## DESCRIPTION OF THE TASK
Below are records to reproduce in full; copy them exactly but keep the pictures out.
Segment Open
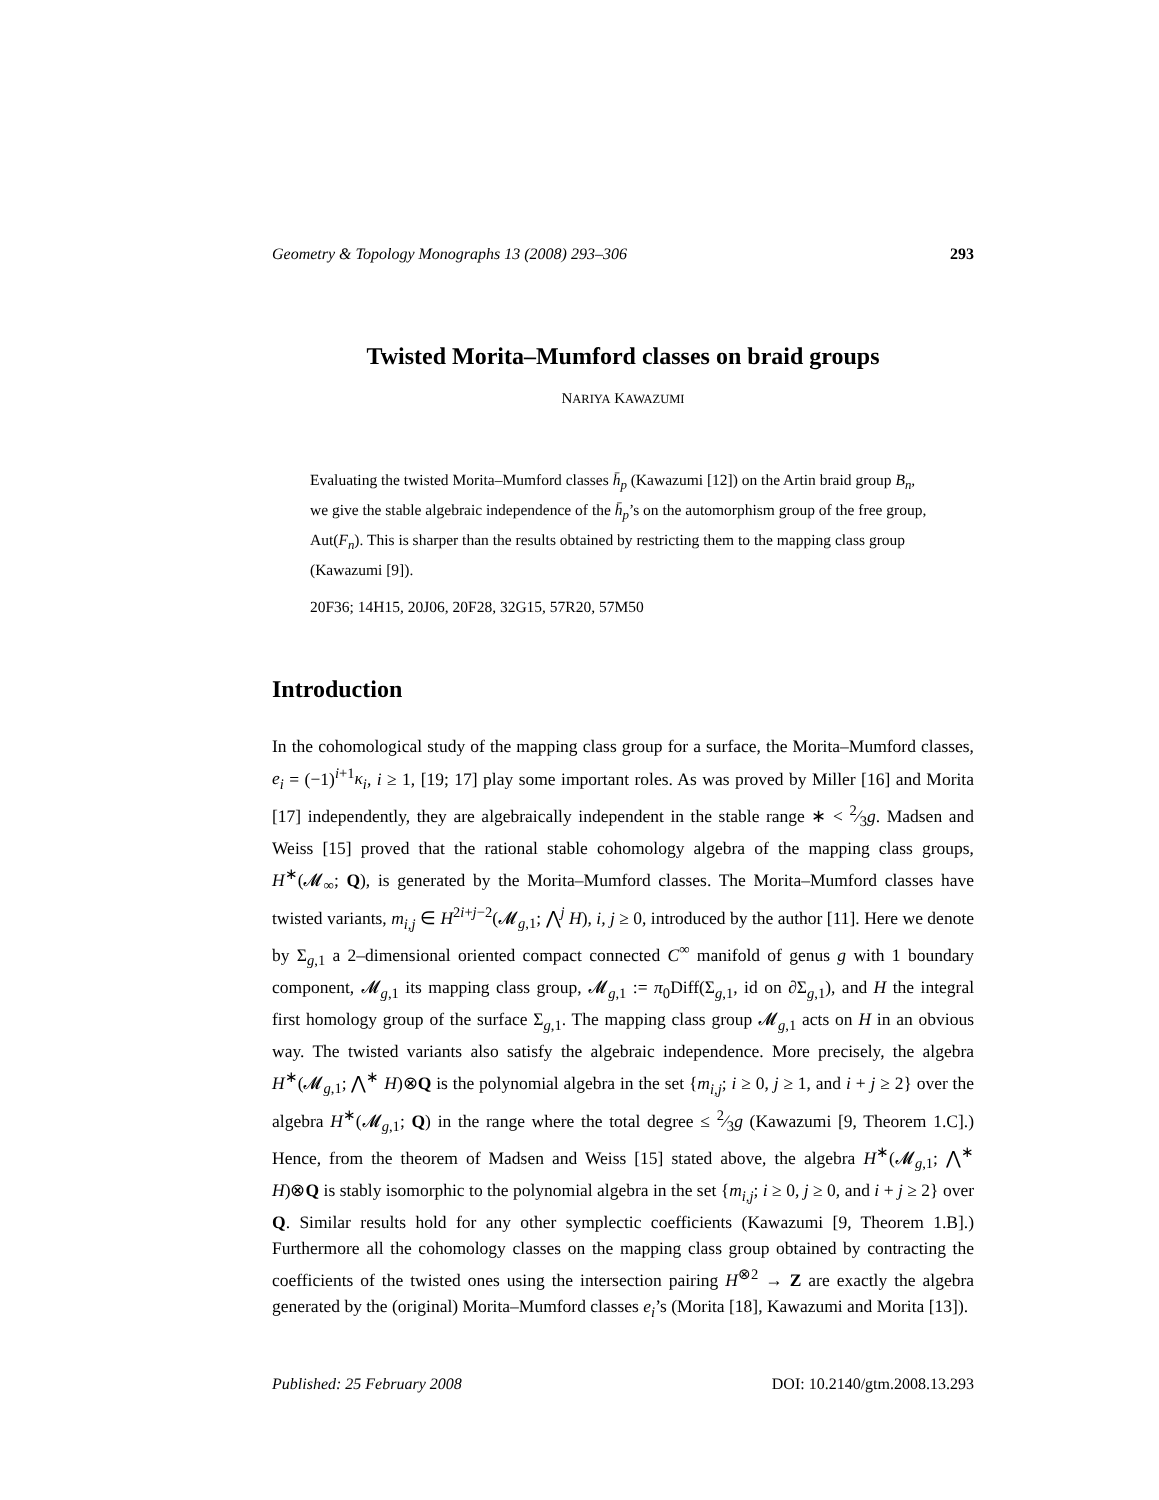Geometry & Topology Monographs 13 (2008) 293–306 293
Twisted Morita–Mumford classes on braid groups
NARIYA KAWAZUMI
Evaluating the twisted Morita–Mumford classes h̄<sub>p</sub> (Kawazumi [12]) on the Artin braid group B<sub>n</sub>, we give the stable algebraic independence of the h̄<sub>p</sub>’s on the automorphism group of the free group, Aut(F<sub>n</sub>). This is sharper than the results obtained by restricting them to the mapping class group (Kawazumi [9]).
20F36; 14H15, 20J06, 20F28, 32G15, 57R20, 57M50
Introduction
In the cohomological study of the mapping class group for a surface, the Morita–Mumford classes, e<sub>i</sub> = (−1)<sup>i+1</sup>κ<sub>i</sub>, i ≥ 1, [19; 17] play some important roles. As was proved by Miller [16] and Morita [17] independently, they are algebraically independent in the stable range ∗ < 2⁄3g. Madsen and Weiss [15] proved that the rational stable cohomology algebra of the mapping class groups, H<sup>∗</sup>(𝓜<sub>∞</sub>; Q), is generated by the Morita–Mumford classes. The Morita–Mumford classes have twisted variants, m<sub>i,j</sub> ∈ H<sup>2i+j−2</sup>(𝓜<sub>g,1</sub>; ⋀<sup>j</sup> H), i, j ≥ 0, introduced by the author [11]. Here we denote by Σ<sub>g,1</sub> a 2–dimensional oriented compact connected C<sup>∞</sup> manifold of genus g with 1 boundary component, 𝓜<sub>g,1</sub> its mapping class group, 𝓜<sub>g,1</sub> := π<sub>0</sub>Diff(Σ<sub>g,1</sub>, id on ∂Σ<sub>g,1</sub>), and H the integral first homology group of the surface Σ<sub>g,1</sub>. The mapping class group 𝓜<sub>g,1</sub> acts on H in an obvious way. The twisted variants also satisfy the algebraic independence. More precisely, the algebra H<sup>∗</sup>(𝓜<sub>g,1</sub>; ⋀<sup>∗</sup> H)⊗Q is the polynomial algebra in the set {m<sub>i,j</sub>; i ≥ 0, j ≥ 1, and i + j ≥ 2} over the algebra H<sup>∗</sup>(𝓜<sub>g,1</sub>; Q) in the range where the total degree ≤ 2⁄3g (Kawazumi [9, Theorem 1.C].) Hence, from the theorem of Madsen and Weiss [15] stated above, the algebra H<sup>∗</sup>(𝓜<sub>g,1</sub>; ⋀<sup>∗</sup> H)⊗Q is stably isomorphic to the polynomial algebra in the set {m<sub>i,j</sub>; i ≥ 0, j ≥ 0, and i + j ≥ 2} over Q. Similar results hold for any other symplectic coefficients (Kawazumi [9, Theorem 1.B].) Furthermore all the cohomology classes on the mapping class group obtained by contracting the coefficients of the twisted ones using the intersection pairing H<sup>⊗2</sup> → Z are exactly the algebra generated by the (original) Morita–Mumford classes e<sub>i</sub>’s (Morita [18], Kawazumi and Morita [13]).
Published: 25 February 2008 DOI: 10.2140/gtm.2008.13.293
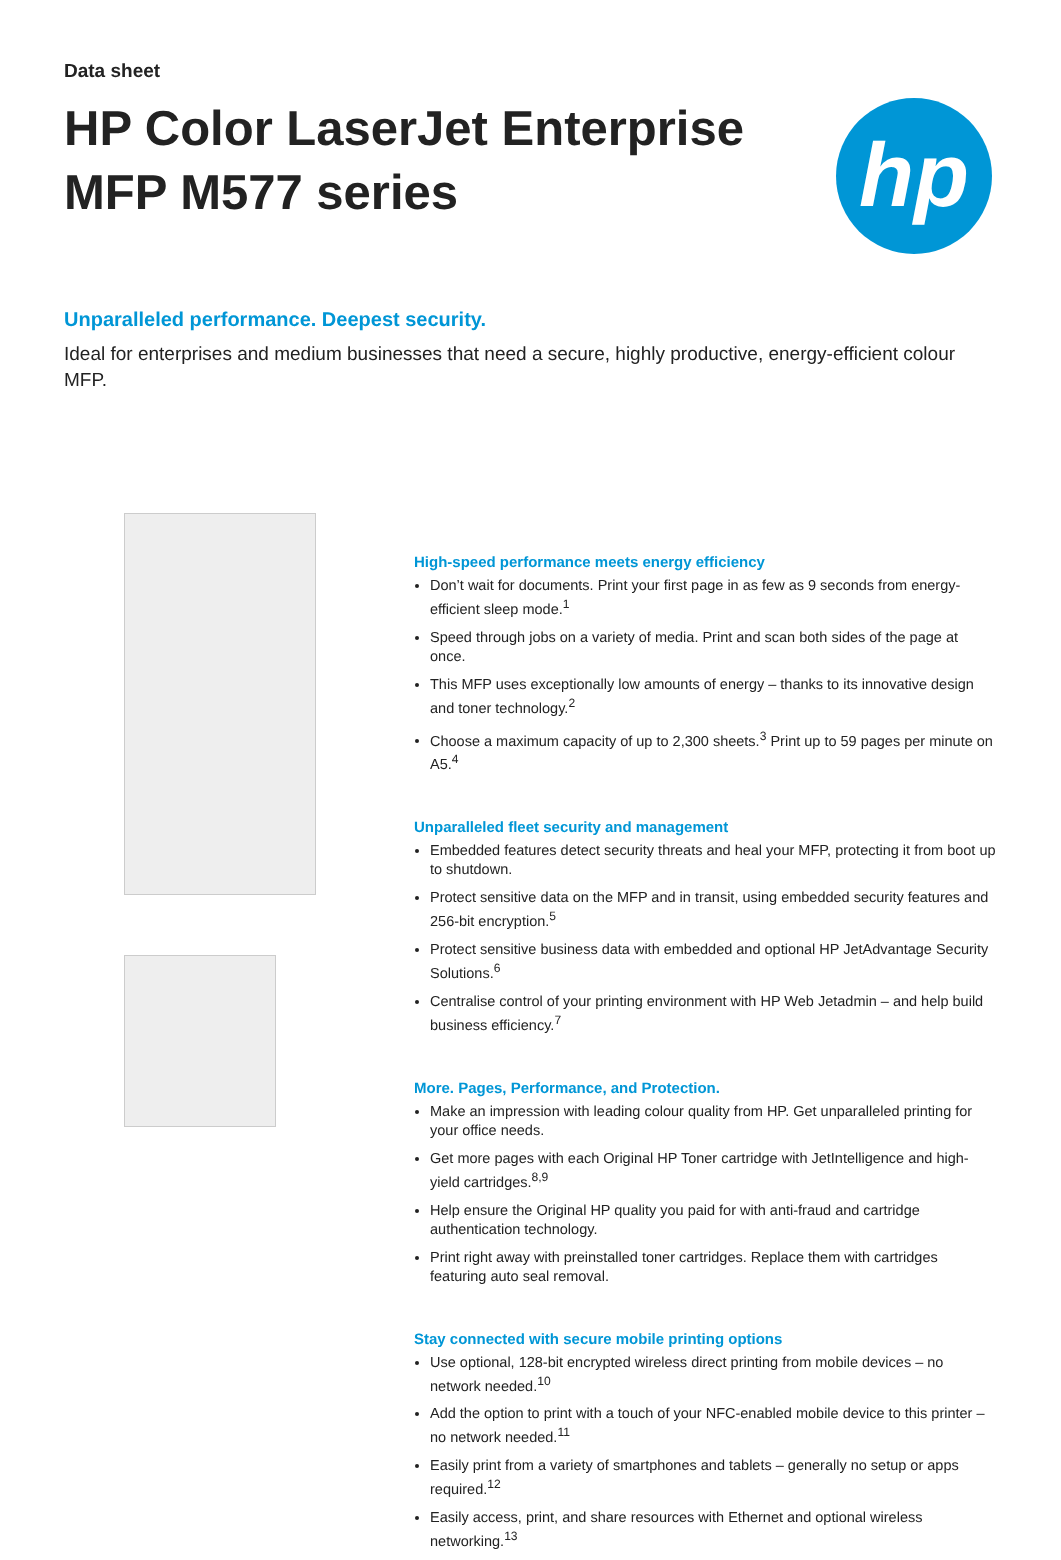Data sheet
HP Color LaserJet Enterprise MFP M577 series
hp
Unparalleled performance. Deepest security.
Ideal for enterprises and medium businesses that need a secure, highly productive, energy-efficient colour MFP.
High-speed performance meets energy efficiency
Don’t wait for documents. Print your first page in as few as 9 seconds from energy-efficient sleep mode.<sup>1</sup>
Speed through jobs on a variety of media. Print and scan both sides of the page at once.
This MFP uses exceptionally low amounts of energy – thanks to its innovative design and toner technology.<sup>2</sup>
Choose a maximum capacity of up to 2,300 sheets.<sup>3</sup> Print up to 59 pages per minute on A5.<sup>4</sup>
Unparalleled fleet security and management
Embedded features detect security threats and heal your MFP, protecting it from boot up to shutdown.
Protect sensitive data on the MFP and in transit, using embedded security features and 256-bit encryption.<sup>5</sup>
Protect sensitive business data with embedded and optional HP JetAdvantage Security Solutions.<sup>6</sup>
Centralise control of your printing environment with HP Web Jetadmin – and help build business efficiency.<sup>7</sup>
More. Pages, Performance, and Protection.
Make an impression with leading colour quality from HP. Get unparalleled printing for your office needs.
Get more pages with each Original HP Toner cartridge with JetIntelligence and high-yield cartridges.<sup>8,9</sup>
Help ensure the Original HP quality you paid for with anti-fraud and cartridge authentication technology.
Print right away with preinstalled toner cartridges. Replace them with cartridges featuring auto seal removal.
Stay connected with secure mobile printing options
Use optional, 128-bit encrypted wireless direct printing from mobile devices – no network needed.<sup>10</sup>
Add the option to print with a touch of your NFC-enabled mobile device to this printer – no network needed.<sup>11</sup>
Easily print from a variety of smartphones and tablets – generally no setup or apps required.<sup>12</sup>
Easily access, print, and share resources with Ethernet and optional wireless networking.<sup>13</sup>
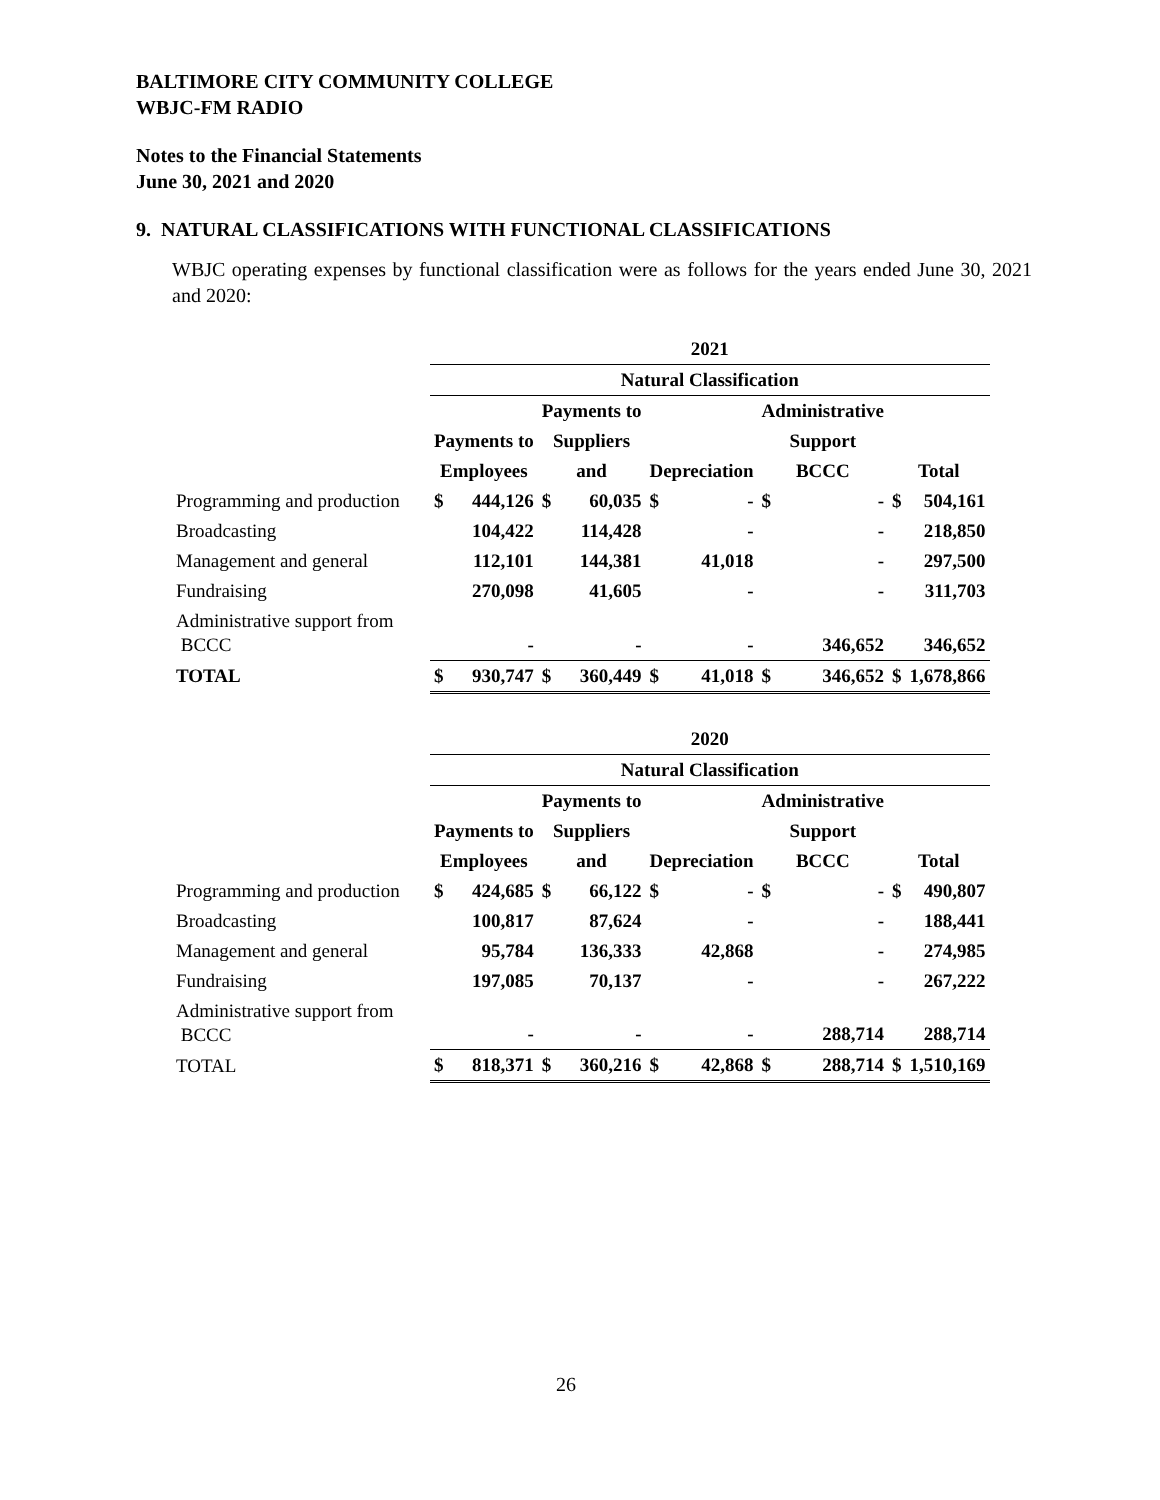BALTIMORE CITY COMMUNITY COLLEGE
WBJC-FM RADIO
Notes to the Financial Statements
June 30, 2021 and 2020
9. NATURAL CLASSIFICATIONS WITH FUNCTIONAL CLASSIFICATIONS
WBJC operating expenses by functional classification were as follows for the years ended June 30, 2021 and 2020:
| | 2021 | | | | | | | | | |
| | Natural Classification | | | | | | | | | |
| | | | Payments to | | | | Administrative | | | |
| | Payments to | | Suppliers | | | | Support | | | |
| | Employees | | and | | Depreciation | | BCCC | | Total | |
| Programming and production | $ | 444,126 | $ | 60,035 | $ | - | $ | - | $ | 504,161 |
| Broadcasting | | 104,422 | | 114,428 | | - | | - | | 218,850 |
| Management and general | | 112,101 | | 144,381 | | 41,018 | | - | | 297,500 |
| Fundraising | | 270,098 | | 41,605 | | - | | - | | 311,703 |
| Administrative support from BCCC | | - | | - | | - | | 346,652 | | 346,652 |
| TOTAL | $ | 930,747 | $ | 360,449 | $ | 41,018 | $ | 346,652 | $ | 1,678,866 |
| | 2020 | | | | | | | | | |
| | Natural Classification | | | | | | | | | |
| | | | Payments to | | | | Administrative | | | |
| | Payments to | | Suppliers | | | | Support | | | |
| | Employees | | and | | Depreciation | | BCCC | | Total | |
| Programming and production | $ | 424,685 | $ | 66,122 | $ | - | $ | - | $ | 490,807 |
| Broadcasting | | 100,817 | | 87,624 | | - | | - | | 188,441 |
| Management and general | | 95,784 | | 136,333 | | 42,868 | | - | | 274,985 |
| Fundraising | | 197,085 | | 70,137 | | - | | - | | 267,222 |
| Administrative support from BCCC | | - | | - | | - | | 288,714 | | 288,714 |
| TOTAL | $ | 818,371 | $ | 360,216 | $ | 42,868 | $ | 288,714 | $ | 1,510,169 |
26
Segment Closed
## YOUR RESPONSE
Geometry & Topology Monographs 13 (2008) 293–306 293
Twisted Morita–Mumford classes on braid groups
NARIYA KAWAZUMI
Evaluating the twisted Morita–Mumford classes h̄<sub>p</sub> (Kawazumi [12]) on the Artin braid group B<sub>n</sub>, we give the stable algebraic independence of the h̄<sub>p</sub>’s on the automorphism group of the free group, Aut(F<sub>n</sub>). This is sharper than the results obtained by restricting them to the mapping class group (Kawazumi [9]).
20F36; 14H15, 20J06, 20F28, 32G15, 57R20, 57M50
Introduction
In the cohomological study of the mapping class group for a surface, the Morita–Mumford classes, e<sub>i</sub> = (−1)<sup>i+1</sup>κ<sub>i</sub>, i ≥ 1, [19; 17] play some important roles. As was proved by Miller [16] and Morita [17] independently, they are algebraically independent in the stable range ∗ < 2⁄3g. Madsen and Weiss [15] proved that the rational stable cohomology algebra of the mapping class groups, H<sup>∗</sup>(𝓜<sub>∞</sub>; Q), is generated by the Morita–Mumford classes. The Morita–Mumford classes have twisted variants, m<sub>i,j</sub> ∈ H<sup>2i+j−2</sup>(𝓜<sub>g,1</sub>; ⋀<sup>j</sup> H), i, j ≥ 0, introduced by the author [11]. Here we denote by Σ<sub>g,1</sub> a 2–dimensional oriented compact connected C<sup>∞</sup> manifold of genus g with 1 boundary component, 𝓜<sub>g,1</sub> its mapping class group, 𝓜<sub>g,1</sub> := π<sub>0</sub>Diff(Σ<sub>g,1</sub>, id on ∂Σ<sub>g,1</sub>), and H the integral first homology group of the surface Σ<sub>g,1</sub>. The mapping class group 𝓜<sub>g,1</sub> acts on H in an obvious way. The twisted variants also satisfy the algebraic independence. More precisely, the algebra H<sup>∗</sup>(𝓜<sub>g,1</sub>; ⋀<sup>∗</sup> H)⊗Q is the polynomial algebra in the set {m<sub>i,j</sub>; i ≥ 0, j ≥ 1, and i + j ≥ 2} over the algebra H<sup>∗</sup>(𝓜<sub>g,1</sub>; Q) in the range where the total degree ≤ 2⁄3g (Kawazumi [9, Theorem 1.C].) Hence, from the theorem of Madsen and Weiss [15] stated above, the algebra H<sup>∗</sup>(𝓜<sub>g,1</sub>; ⋀<sup>∗</sup> H)⊗Q is stably isomorphic to the polynomial algebra in the set {m<sub>i,j</sub>; i ≥ 0, j ≥ 0, and i + j ≥ 2} over Q. Similar results hold for any other symplectic coefficients (Kawazumi [9, Theorem 1.B].) Furthermore all the cohomology classes on the mapping class group obtained by contracting the coefficients of the twisted ones using the intersection pairing H<sup>⊗2</sup> → Z are exactly the algebra generated by the (original) Morita–Mumford classes e<sub>i</sub>’s (Morita [18], Kawazumi and Morita [13]).
Published: 25 February 2008 DOI: 10.2140/gtm.2008.13.293
Data sheet
HP Color LaserJet Enterprise MFP M577 series
hp
Unparalleled performance. Deepest security.
Ideal for enterprises and medium businesses that need a secure, highly productive, energy-efficient colour MFP.
High-speed performance meets energy efficiency
Don’t wait for documents. Print your first page in as few as 9 seconds from energy-efficient sleep mode.<sup>1</sup>
Speed through jobs on a variety of media. Print and scan both sides of the page at once.
This MFP uses exceptionally low amounts of energy – thanks to its innovative design and toner technology.<sup>2</sup>
Choose a maximum capacity of up to 2,300 sheets.<sup>3</sup> Print up to 59 pages per minute on A5.<sup>4</sup>
Unparalleled fleet security and management
Embedded features detect security threats and heal your MFP, protecting it from boot up to shutdown.
Protect sensitive data on the MFP and in transit, using embedded security features and 256-bit encryption.<sup>5</sup>
Protect sensitive business data with embedded and optional HP JetAdvantage Security Solutions.<sup>6</sup>
Centralise control of your printing environment with HP Web Jetadmin – and help build business efficiency.<sup>7</sup>
More. Pages, Performance, and Protection.
Make an impression with leading colour quality from HP. Get unparalleled printing for your office needs.
Get more pages with each Original HP Toner cartridge with JetIntelligence and high-yield cartridges.<sup>8,9</sup>
Help ensure the Original HP quality you paid for with anti-fraud and cartridge authentication technology.
Print right away with preinstalled toner cartridges. Replace them with cartridges featuring auto seal removal.
Stay connected with secure mobile printing options
Use optional, 128-bit encrypted wireless direct printing from mobile devices – no network needed.<sup>10</sup>
Add the option to print with a touch of your NFC-enabled mobile device to this printer – no network needed.<sup>11</sup>
Easily print from a variety of smartphones and tablets – generally no setup or apps required.<sup>12</sup>
Easily access, print, and share resources with Ethernet and optional wireless networking.<sup>13</sup>
BALTIMORE CITY COMMUNITY COLLEGE
WBJC-FM RADIO
Notes to the Financial Statements
June 30, 2021 and 2020
9. NATURAL CLASSIFICATIONS WITH FUNCTIONAL CLASSIFICATIONS
WBJC operating expenses by functional classification were as follows for the years ended June 30, 2021 and 2020:
| | 2021 | | | | | | | | | |
| | Natural Classification | | | | | | | | | |
| | | | Payments to | | | | Administrative | | | |
| | Payments to | | Suppliers | | | | Support | | | |
| | Employees | | and | | Depreciation | | BCCC | | Total | |
| Programming and production | $ | 444,126 | $ | 60,035 | $ | - | $ | - | $ | 504,161 |
| Broadcasting | | 104,422 | | 114,428 | | - | | - | | 218,850 |
| Management and general | | 112,101 | | 144,381 | | 41,018 | | - | | 297,500 |
| Fundraising | | 270,098 | | 41,605 | | - | | - | | 311,703 |
| Administrative support from BCCC | | - | | - | | - | | 346,652 | | 346,652 |
| TOTAL | $ | 930,747 | $ | 360,449 | $ | 41,018 | $ | 346,652 | $ | 1,678,866 |
| | 2020 | | | | | | | | | |
| | Natural Classification | | | | | | | | | |
| | | | Payments to | | | | Administrative | | | |
| | Payments to | | Suppliers | | | | Support | | | |
| | Employees | | and | | Depreciation | | BCCC | | Total | |
| Programming and production | $ | 424,685 | $ | 66,122 | $ | - | $ | - | $ | 490,807 |
| Broadcasting | | 100,817 | | 87,624 | | - | | - | | 188,441 |
| Management and general | | 95,784 | | 136,333 | | 42,868 | | - | | 274,985 |
| Fundraising | | 197,085 | | 70,137 | | - | | - | | 267,222 |
| Administrative support from BCCC | | - | | - | | - | | 288,714 | | 288,714 |
| TOTAL | $ | 818,371 | $ | 360,216 | $ | 42,868 | $ | 288,714 | $ | 1,510,169 |
26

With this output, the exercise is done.